Brano selezionato:
--------------------------------
Nessun arbitro ha diretto la sera del 2 dicembre 2020 la partita Juve vs. Dinamo Kiev, nel torneo più importante per club. Nessun direttore di gara. Se qualche giornale ha scritto “arbitro” non ha ancora capito che la “o” oppure la “a” non è soltanto una vocale, ma il segno tangibile di una rivoluzione.

Perché c’era Stéphanie Frappart a dirigere l’incontro. Un’esponente del cromosoma XX, allenata a correre per 90 minuti e oltre, tra 22 muscolosi professionisti strapagati XY, che irrompe sul palcoscenico mondiale di uno dei tornei più prestigiosi: Champions League, ex Coppa dei Campioni, detta anche in gergo la Coppa con le orecchie. Meglio che non abbia le orecchie, almeno per ascoltare il blablabla di fondo, l’arbitra, come quello ad esempio del fiume di commenti provenire dal tifo juventino apparso sui social. Un magma imbarazzante che non solo non supera gli stereotipi, ma li associa ai pregiudizi sui francesi.

La nostra arbitra, donna e transalpina, è nata il 14 dicembre (tanti auguri quindi) a circa 45 chilometri da Parigi e ad anni luce di distanza dall’universo italico che giudica il calcio femminile e le donne che parlano di calcio, procuratrici, opinioniste, giornaliste, commentatrici etc etc come nate già con un difetto di fabbrica, figlie di un dio sportivo minore.
--------------------------------
Materiale fornito:
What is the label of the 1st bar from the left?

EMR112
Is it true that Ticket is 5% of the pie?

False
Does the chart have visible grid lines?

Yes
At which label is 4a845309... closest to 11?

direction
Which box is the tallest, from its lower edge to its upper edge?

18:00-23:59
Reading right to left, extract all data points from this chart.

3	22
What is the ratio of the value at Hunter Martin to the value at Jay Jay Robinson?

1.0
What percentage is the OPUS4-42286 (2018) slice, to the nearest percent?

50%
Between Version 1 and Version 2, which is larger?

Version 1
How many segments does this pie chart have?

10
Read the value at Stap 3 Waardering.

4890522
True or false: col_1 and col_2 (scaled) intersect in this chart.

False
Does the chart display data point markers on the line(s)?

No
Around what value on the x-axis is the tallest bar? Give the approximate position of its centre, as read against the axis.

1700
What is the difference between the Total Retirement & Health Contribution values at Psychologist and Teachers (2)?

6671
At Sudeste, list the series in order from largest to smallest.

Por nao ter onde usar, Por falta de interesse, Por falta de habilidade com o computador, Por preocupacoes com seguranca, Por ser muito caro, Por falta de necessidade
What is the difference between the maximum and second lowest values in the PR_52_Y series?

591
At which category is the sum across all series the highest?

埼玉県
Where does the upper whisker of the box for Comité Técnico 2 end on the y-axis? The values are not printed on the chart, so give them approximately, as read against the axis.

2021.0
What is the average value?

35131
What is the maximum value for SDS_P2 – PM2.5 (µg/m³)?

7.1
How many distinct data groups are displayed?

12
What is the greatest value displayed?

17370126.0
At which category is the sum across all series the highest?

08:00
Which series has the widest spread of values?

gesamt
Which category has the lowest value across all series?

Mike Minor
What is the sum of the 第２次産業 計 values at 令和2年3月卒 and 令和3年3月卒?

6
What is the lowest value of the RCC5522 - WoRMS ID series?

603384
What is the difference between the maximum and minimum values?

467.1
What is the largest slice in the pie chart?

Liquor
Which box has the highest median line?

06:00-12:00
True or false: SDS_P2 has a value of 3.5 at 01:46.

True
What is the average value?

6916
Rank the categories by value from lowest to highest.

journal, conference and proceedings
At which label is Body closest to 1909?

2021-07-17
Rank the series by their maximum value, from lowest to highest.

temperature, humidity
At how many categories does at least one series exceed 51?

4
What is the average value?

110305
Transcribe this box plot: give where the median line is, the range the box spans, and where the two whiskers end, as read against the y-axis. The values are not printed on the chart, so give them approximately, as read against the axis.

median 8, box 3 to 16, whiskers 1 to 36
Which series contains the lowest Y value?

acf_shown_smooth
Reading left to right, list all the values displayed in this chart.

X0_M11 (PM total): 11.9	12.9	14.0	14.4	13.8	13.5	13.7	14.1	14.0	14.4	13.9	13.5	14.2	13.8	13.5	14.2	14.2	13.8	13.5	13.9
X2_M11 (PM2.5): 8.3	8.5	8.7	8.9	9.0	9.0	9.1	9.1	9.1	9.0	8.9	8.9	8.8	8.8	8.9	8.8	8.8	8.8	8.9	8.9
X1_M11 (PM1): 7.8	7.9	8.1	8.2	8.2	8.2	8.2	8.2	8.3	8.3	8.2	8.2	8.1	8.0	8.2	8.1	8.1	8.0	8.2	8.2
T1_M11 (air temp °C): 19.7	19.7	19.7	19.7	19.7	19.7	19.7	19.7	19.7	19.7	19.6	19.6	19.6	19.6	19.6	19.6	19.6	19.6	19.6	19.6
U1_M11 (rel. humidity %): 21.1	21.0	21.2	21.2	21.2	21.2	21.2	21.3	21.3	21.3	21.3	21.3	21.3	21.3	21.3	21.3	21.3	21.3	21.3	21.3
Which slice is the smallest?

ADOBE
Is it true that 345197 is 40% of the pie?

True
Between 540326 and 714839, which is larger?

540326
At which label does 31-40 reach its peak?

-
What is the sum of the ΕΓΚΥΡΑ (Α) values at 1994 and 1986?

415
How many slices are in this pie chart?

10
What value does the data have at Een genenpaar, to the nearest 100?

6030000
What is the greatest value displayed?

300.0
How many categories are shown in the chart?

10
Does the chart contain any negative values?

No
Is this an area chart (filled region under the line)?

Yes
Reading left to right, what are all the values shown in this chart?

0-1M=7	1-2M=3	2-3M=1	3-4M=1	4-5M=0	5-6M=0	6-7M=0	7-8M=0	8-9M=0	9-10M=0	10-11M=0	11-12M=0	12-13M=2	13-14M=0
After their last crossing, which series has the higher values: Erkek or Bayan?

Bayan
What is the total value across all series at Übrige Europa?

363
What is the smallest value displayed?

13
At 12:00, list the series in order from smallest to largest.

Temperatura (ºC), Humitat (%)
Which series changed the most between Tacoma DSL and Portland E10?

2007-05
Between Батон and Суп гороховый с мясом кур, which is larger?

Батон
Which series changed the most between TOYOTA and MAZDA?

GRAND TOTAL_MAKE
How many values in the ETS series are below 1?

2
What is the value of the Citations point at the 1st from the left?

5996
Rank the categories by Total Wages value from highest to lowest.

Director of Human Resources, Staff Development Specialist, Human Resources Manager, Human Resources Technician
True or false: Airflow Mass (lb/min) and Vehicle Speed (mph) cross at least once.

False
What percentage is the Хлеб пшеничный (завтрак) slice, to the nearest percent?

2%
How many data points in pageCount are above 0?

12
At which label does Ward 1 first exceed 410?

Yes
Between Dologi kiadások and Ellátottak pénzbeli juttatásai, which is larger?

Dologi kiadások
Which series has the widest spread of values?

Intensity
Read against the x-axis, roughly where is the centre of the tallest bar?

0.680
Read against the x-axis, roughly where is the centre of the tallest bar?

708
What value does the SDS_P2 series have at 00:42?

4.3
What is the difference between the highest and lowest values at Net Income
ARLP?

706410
--------------------------------
Compito da svolgere A:
Riassumi il brano in due frasi.
Compito da svolgere B:
Restituisci senza alcuna modifica la parte del brano che comincia con "Nessun arbitro ha" e termina con "di una rivoluzione.".

Spazio risposta A:
La sera del 2 dicembre 2020 la partita di Champions League Juve-Dinamo Kiev è stata diretta da Stéphanie Frappart, e il brano sostiene che chiamarla "arbitro" anziché "arbitra" significa non capire il segno di una rivoluzione. Il brano critica poi i commenti dei tifosi juventini sui social, che uniscono stereotipi e pregiudizi sui francesi, e un universo italiano che giudica le donne del calcio come nate con un difetto di fabbrica.

Spazio risposta B:
Nessun arbitro ha diretto la sera del 2 dicembre 2020 la partita Juve vs. Dinamo Kiev, nel torneo più importante per club. Nessun direttore di gara. Se qualche giornale ha scritto “arbitro” non ha ancora capito che la “o” oppure la “a” non è soltanto una vocale, ma il segno tangibile di una rivoluzione.